*Assignment:* Based on the entries below, how many lines contain the word "Photodiode"? Respond with only the number.

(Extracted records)

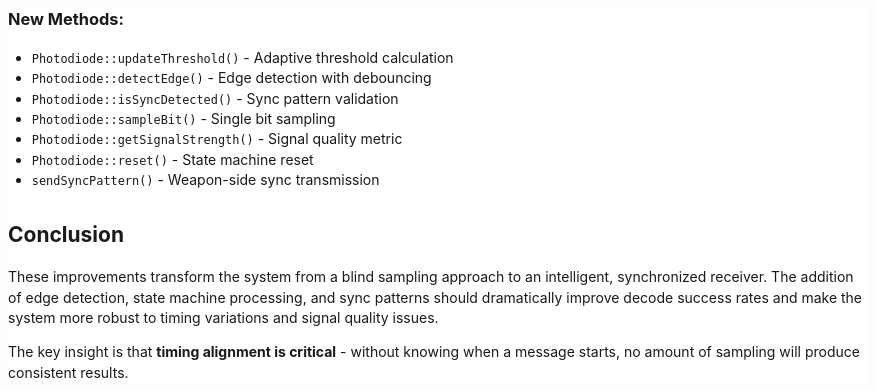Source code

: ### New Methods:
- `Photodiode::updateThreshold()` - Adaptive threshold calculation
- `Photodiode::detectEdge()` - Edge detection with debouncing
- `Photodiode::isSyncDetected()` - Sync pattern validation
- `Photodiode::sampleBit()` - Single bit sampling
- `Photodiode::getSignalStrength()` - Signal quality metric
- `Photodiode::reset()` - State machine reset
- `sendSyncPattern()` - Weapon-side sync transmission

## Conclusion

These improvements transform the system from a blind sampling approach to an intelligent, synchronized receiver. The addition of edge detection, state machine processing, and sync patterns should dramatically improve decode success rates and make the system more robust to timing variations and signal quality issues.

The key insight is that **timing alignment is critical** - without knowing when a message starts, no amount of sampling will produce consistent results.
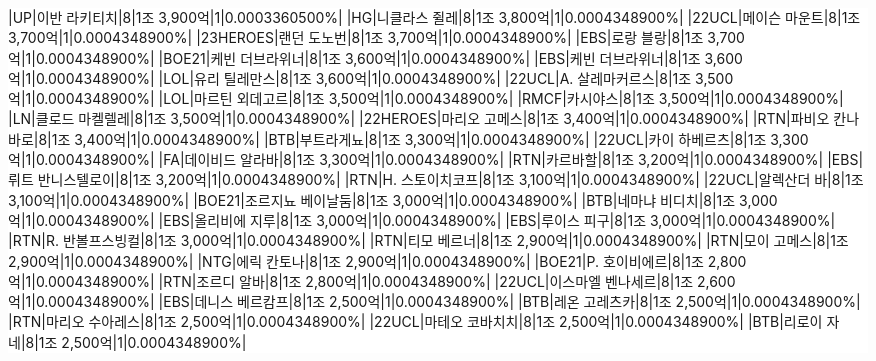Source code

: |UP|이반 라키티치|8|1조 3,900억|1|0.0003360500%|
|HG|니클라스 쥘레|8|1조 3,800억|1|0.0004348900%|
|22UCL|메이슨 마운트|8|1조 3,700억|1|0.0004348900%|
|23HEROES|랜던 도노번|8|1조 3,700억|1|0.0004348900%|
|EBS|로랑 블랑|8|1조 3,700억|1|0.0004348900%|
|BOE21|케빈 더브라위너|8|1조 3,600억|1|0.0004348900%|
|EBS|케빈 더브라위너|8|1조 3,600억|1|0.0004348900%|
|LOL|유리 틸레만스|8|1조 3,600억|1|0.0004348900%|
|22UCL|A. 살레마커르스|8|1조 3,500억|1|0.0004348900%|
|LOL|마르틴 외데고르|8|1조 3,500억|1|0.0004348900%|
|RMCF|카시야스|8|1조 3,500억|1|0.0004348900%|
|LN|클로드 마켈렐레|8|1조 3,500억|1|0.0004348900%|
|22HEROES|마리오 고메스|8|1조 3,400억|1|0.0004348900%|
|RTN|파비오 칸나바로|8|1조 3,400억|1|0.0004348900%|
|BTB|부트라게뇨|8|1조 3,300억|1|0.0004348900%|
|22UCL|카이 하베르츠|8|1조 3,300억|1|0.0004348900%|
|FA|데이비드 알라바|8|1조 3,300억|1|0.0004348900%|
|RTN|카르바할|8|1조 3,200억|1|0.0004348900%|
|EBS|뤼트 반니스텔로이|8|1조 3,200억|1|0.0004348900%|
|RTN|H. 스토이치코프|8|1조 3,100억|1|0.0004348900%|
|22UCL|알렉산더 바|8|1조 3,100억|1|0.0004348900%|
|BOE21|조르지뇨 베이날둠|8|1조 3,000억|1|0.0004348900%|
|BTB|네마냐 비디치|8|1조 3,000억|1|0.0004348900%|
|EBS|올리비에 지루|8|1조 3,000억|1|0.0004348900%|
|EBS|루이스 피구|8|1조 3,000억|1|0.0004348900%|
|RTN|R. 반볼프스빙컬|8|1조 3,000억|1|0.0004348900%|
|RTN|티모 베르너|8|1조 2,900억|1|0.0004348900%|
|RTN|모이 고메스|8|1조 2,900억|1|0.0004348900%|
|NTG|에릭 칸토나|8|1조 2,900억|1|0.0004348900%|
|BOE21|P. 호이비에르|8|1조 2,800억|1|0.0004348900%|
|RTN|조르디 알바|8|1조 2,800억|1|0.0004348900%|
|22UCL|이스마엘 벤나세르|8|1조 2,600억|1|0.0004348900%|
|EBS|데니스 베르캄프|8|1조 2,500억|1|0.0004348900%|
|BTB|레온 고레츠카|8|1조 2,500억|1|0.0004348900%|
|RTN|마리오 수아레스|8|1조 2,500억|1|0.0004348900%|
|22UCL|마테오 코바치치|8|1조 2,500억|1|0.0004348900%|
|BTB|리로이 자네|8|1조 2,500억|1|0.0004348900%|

*Exercise result:* 6